The company has several clinical trials to expand Rubraca's indications, most notably its phase 3 ATHENA-MONO study in which the company saw significant progression-free survival (PFS) rates in ovarian cancer when Rubraca was used as a first-line maintenance treatment. Rubraca showed a median PFS rate of 20.2 months compared to 9.2 months with a placebo.

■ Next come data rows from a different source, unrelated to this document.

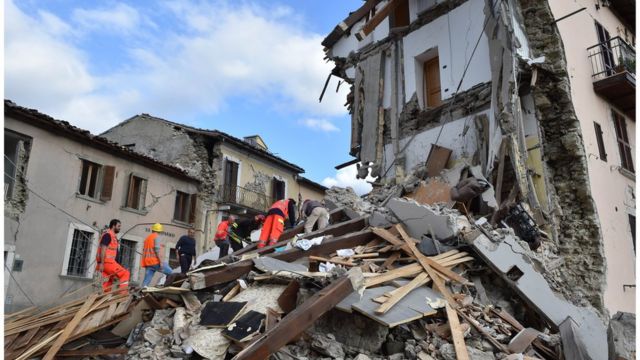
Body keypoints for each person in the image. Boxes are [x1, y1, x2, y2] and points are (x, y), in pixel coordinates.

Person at [95, 219, 130, 293]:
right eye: (118, 226)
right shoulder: (108, 235)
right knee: (125, 273)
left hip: (107, 263)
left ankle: (104, 297)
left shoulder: (112, 236)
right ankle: (122, 294)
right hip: (107, 263)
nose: (120, 228)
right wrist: (102, 263)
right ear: (113, 226)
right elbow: (103, 249)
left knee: (108, 282)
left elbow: (113, 252)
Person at [140, 223, 173, 287]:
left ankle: (140, 293)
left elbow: (145, 250)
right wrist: (161, 262)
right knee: (172, 273)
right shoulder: (156, 237)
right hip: (155, 262)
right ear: (159, 231)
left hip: (148, 263)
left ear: (152, 230)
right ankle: (167, 286)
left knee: (146, 282)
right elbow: (157, 250)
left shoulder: (147, 238)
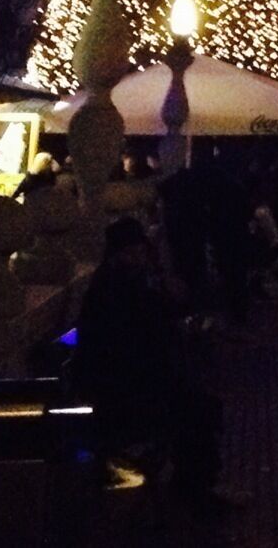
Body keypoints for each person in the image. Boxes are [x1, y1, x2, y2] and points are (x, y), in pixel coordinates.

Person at [74, 217, 230, 514]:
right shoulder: (118, 288)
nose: (140, 257)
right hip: (123, 388)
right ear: (122, 254)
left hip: (127, 380)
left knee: (197, 404)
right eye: (135, 252)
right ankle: (194, 489)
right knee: (197, 410)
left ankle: (194, 485)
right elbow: (147, 329)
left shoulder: (118, 282)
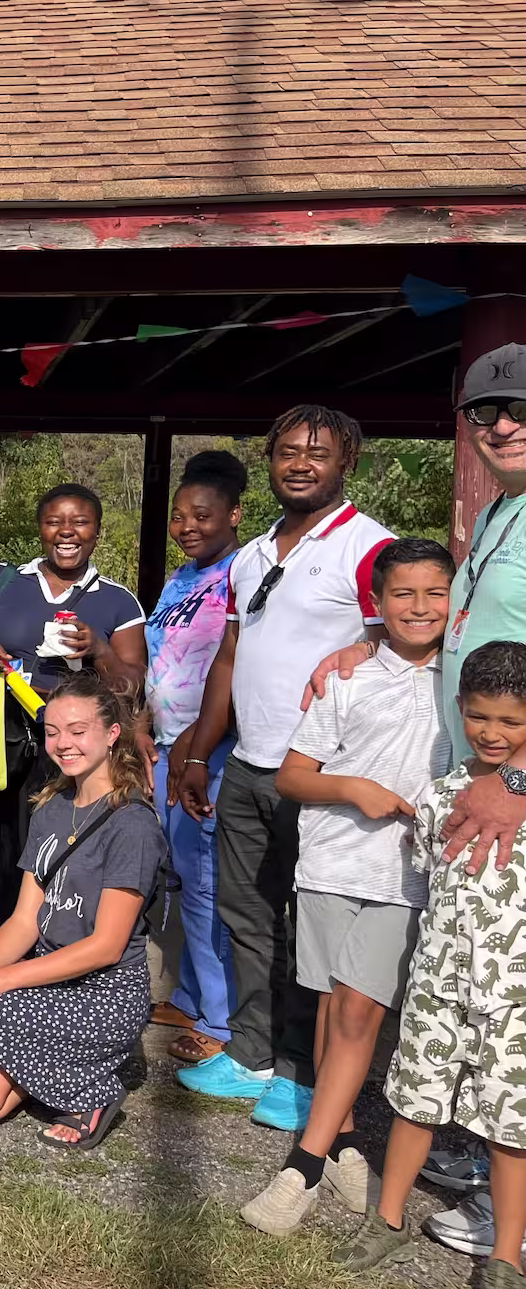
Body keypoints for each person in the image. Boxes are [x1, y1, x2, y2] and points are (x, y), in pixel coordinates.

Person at [175, 406, 393, 1132]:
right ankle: (253, 1053)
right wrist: (202, 750)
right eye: (288, 453)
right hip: (249, 765)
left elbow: (400, 645)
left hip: (323, 771)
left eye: (318, 453)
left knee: (315, 933)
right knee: (248, 914)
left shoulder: (370, 549)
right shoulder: (253, 553)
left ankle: (303, 1072)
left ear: (347, 462)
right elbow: (230, 659)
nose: (301, 464)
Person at [239, 538, 455, 1236]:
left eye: (434, 593)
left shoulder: (463, 678)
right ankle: (346, 1141)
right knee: (334, 1011)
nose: (419, 607)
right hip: (331, 863)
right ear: (378, 604)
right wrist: (353, 789)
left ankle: (299, 1167)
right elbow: (293, 777)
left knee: (361, 1013)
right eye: (403, 595)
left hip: (408, 875)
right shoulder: (347, 678)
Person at [334, 640, 526, 1289]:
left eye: (512, 722)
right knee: (414, 1101)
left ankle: (505, 1264)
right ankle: (387, 1218)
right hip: (438, 980)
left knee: (512, 1128)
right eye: (479, 717)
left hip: (514, 997)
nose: (493, 733)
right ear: (460, 711)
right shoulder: (439, 796)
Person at [306, 345, 526, 878]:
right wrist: (372, 644)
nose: (502, 426)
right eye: (484, 410)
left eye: (522, 408)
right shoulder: (496, 511)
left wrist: (516, 781)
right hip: (479, 781)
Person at [0, 674, 165, 1150]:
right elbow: (23, 919)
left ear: (112, 733)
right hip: (47, 979)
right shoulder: (52, 806)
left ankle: (91, 1090)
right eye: (53, 731)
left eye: (78, 730)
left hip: (104, 993)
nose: (62, 743)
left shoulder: (132, 824)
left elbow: (106, 946)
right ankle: (60, 1064)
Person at [0, 483, 147, 930]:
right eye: (54, 521)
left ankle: (57, 938)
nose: (67, 532)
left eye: (80, 522)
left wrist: (99, 650)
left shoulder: (117, 600)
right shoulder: (4, 581)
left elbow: (134, 683)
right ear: (40, 529)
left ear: (97, 531)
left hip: (71, 743)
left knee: (61, 838)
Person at [145, 450, 247, 1065]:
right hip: (164, 744)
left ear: (234, 515)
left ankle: (222, 1016)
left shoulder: (243, 572)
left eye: (201, 515)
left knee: (207, 883)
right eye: (179, 516)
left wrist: (195, 749)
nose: (186, 526)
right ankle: (189, 992)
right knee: (180, 876)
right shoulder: (181, 579)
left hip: (208, 752)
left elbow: (234, 670)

Based on those results, the company said it plans to submit a supplemental New Drug Application (sNDA) to the Food and Drug Administration (FDA) during the second quarter of 2022 and a type II variation to the European Medicines Agency during the third quarter of 2022.
Now what
The pharmaceutical company reported annual revenue in 2021 of $148.7 million, down from $164.5 million in 2020. It did lose less money, however, with an annual earnings per share (EPS) loss of $2.29 compared to an EPS loss of $4.38 in the same period in 2020. A label expansion on Rubraca will be a big help for Clovis as it will bring in more revenue and help the company fund its pipeline that contains two other promising therapies: Lucitanib, an investigational angiogenesis inhibitor that is being tested to fight gynecological cancers; and FAP-2286, a peptide-targeted radionuclide therapy used to target fibroblast activation proteins that are common in certain cancers, including pancreatic ductal adenocarcinoma, salivary gland, mesothelioma, colon, bladder, sarcoma, squamous non-small cell lung cancer, and head and neck cancers as well as in cancers of unknown primary. The company has solid long-term prospects, but in the short term, expect its share price to remain volatile.